From the backseat of the car, I hear: “But mom, what happens when the opposing team intercepts the ball?” Sometimes it can feel as the ball, life and our prayers are being intercepted by the opposing team (the Enemy). But with the Holy Spirit on our team the Holy Spirit can turn the game around and rush our prayers forward to God.
For the next twenty four hours we are implementing Operation WOW: Operation War on Worry. For the next twenty four hours Andrew will only pray these words from Isaiah 12:2 “I will trust and not be afraid.”
My hope is that Andrew learns that God knows his heart and his prayers don’t have to be perfect to be understood. With the Holy Spirit interceding all of Andrew’s unspoken prayers, my prayer for Andrew is that he learns to rest in God.

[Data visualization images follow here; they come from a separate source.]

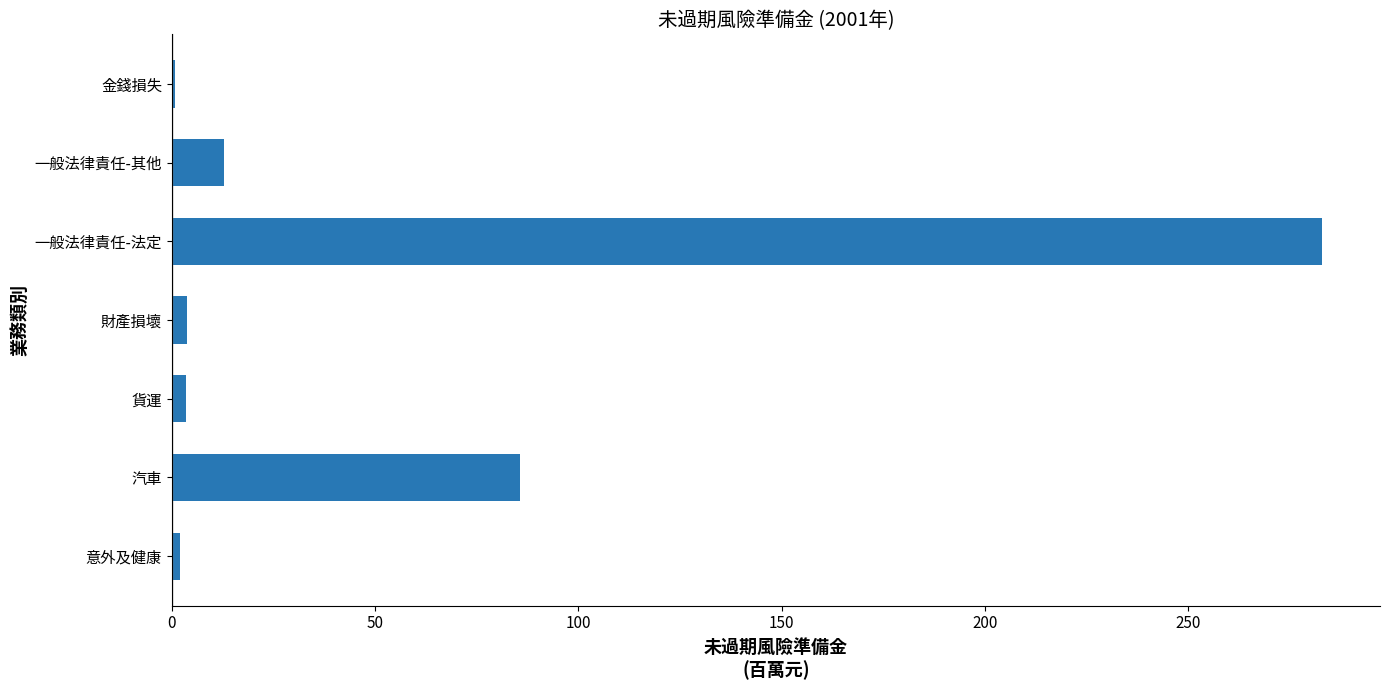

Between 汽車 and 一般法律責任-法定, which is larger?

一般法律責任-法定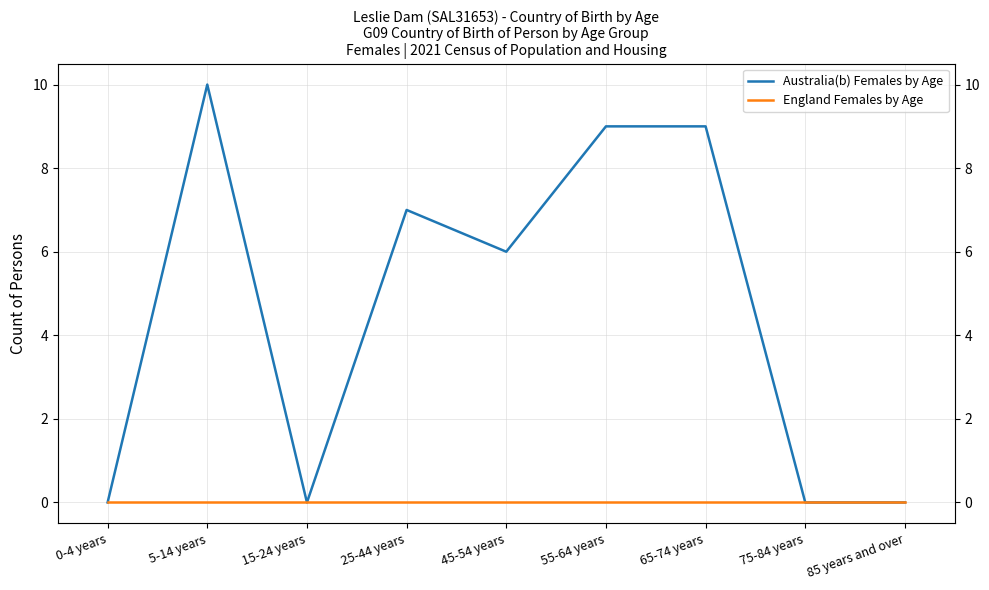

Where is the first local minimum for Australia(b) Females by Age?

15-24 years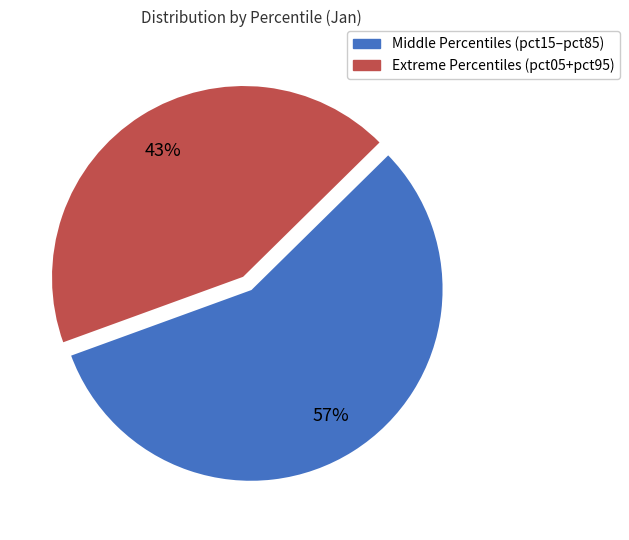

How many slices are in this pie chart?

2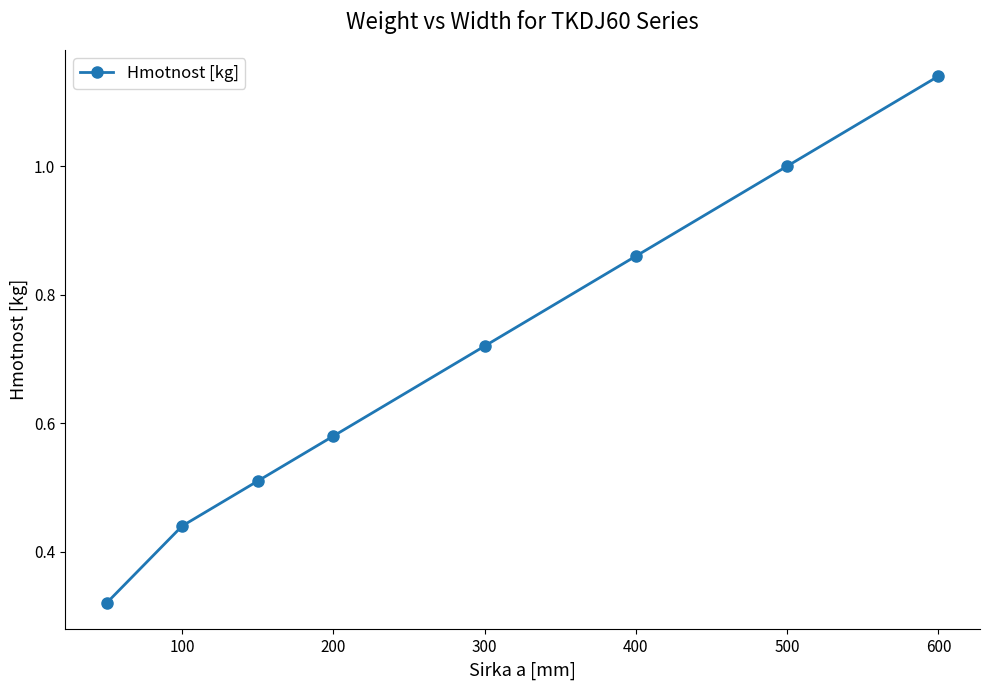

What is the sum of all values?

5.6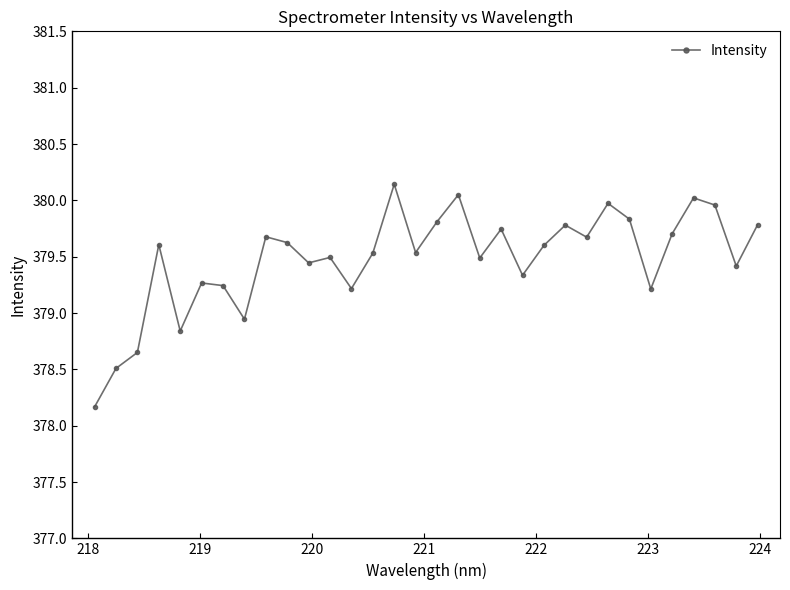

What is the difference between the maximum and second lowest values?

1.6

Andrew: “Mom, it is hard to rest it with God.”
Me:  “I know son, but that’s why we need to ‘trust and not be afraid.”
Andrew: “Mom, will God be mad at me for not praying my normal prayers?”
Me: “No. God loves it when His children come up with big, crazy ideas like this. He wants to prove Himself strong in your life.”
Image courtesy of Pixabay.com

Andrew: “Mom, I feel a lot better already.”

Me: “Score!”
The throne of God is in sight. Andrew passes his prayers forward to the Holy Spirit. He shoots! He scores!